Still, many colleges and universities rely heavily on SAT and ACT scores. The SAT, published by The College Board, tests students’ knowledge of reading, writing and math. Each subject is graded on a scale from 200 to 800. The College Board claims that their test is the “best predictor of your academic success in college,” but colleges like Hofstra are judging their own success rate internally.

“The first thing they do is they evaluate their own admissions data to see what the strongest predictors are of undergraduate success,” Schaeffer said, later adding, “Independent research shows that high school grades predict better than the test, which shows you how truly lousy a predictor the ACT and SAT are.”

The College Board is set to revamp the SAT in 2016, reverting back to a 1600 scale with an optional essay to be given at the end of the exam as opposed to the beginning. The reading section is being altered dramatically to be “evidence based reading writing.” Meanwhile, the ACT is more of an aptitude test, which tests reasoning and verbal abilities.

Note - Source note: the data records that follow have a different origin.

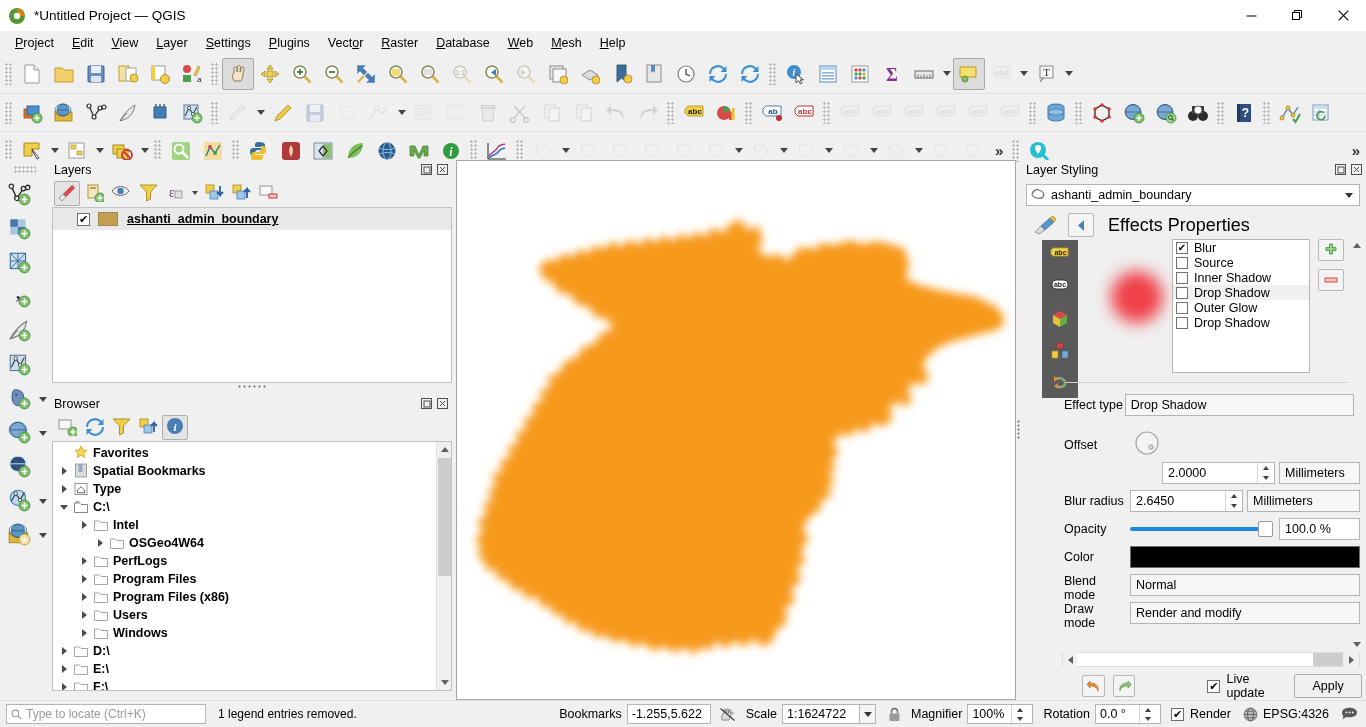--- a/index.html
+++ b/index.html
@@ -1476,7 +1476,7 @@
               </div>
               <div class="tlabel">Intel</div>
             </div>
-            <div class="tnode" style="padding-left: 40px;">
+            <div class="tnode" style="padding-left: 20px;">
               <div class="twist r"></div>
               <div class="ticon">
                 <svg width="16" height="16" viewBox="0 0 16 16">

“The test itself measures a particular set of knowledge and skill that may or may not correlate well with school performance,” Schaeffer said. “For example, the admissions director at Harvard has said that they know how to evaluate applicants who come in with high test scores and low to moderate school grades. Those kids are slackers who will not perform well in college either,” continued the FairTest education director.

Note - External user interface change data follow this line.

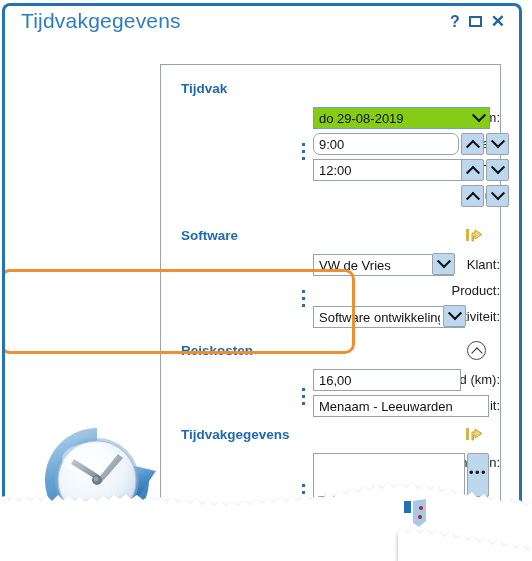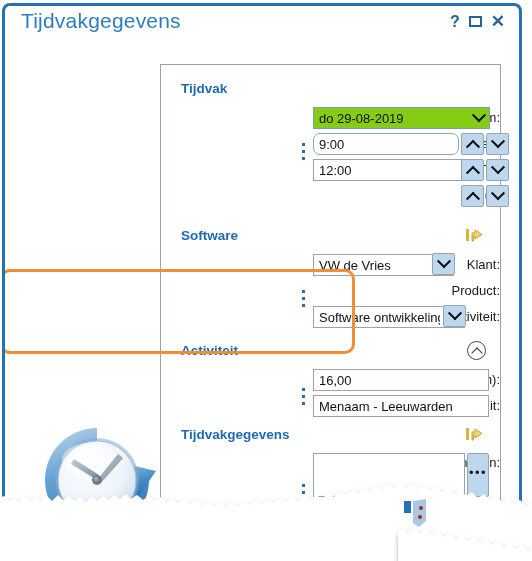--- a/index.html
+++ b/index.html
@@ -380,7 +380,7 @@
     </div>
 
     <div class="section" style="top:278px;height:85px;">
-      <div class="sec-title" style="top:0;">Activiteit</div>
+      <div class="sec-title" style="top:0;">Reiskosten</div>
       <div class="collapse-btn" style="top:-2px;"></div>
 
       <div class="dots3" style="top:45px;">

Harvard College has received a total of 34,295 applications for admission into the class of 2018. A mere 2,048 applicants have been admitted. Only 6 percent of applicants were admitted into the prestigious Ivy League institution last year. Harvard requires “normally, 2 SAT subject tests” or an ACT with writing. They look for applicants with 700-800 on the reading section of the SAT and over a 710 on math and writing. Their minimum composite score on applicants’ ACT tests is a 32. Comparatively, Hofstra has enough space to accommodate 59 percent of those who apply, but seek well-rounded applicants with a “rigorous college preparatory curriculum in high school” with solid grade point averages.

“I thought that was a really good decision,” said Joy Jones, a freshman journalism student at Hofstra, about the University dropping their standardized testing requirement. “Everyone doesn’t test well and it doesn’t necessarily test your ability to learn and how good of a student you are based on scores,” Jones continued.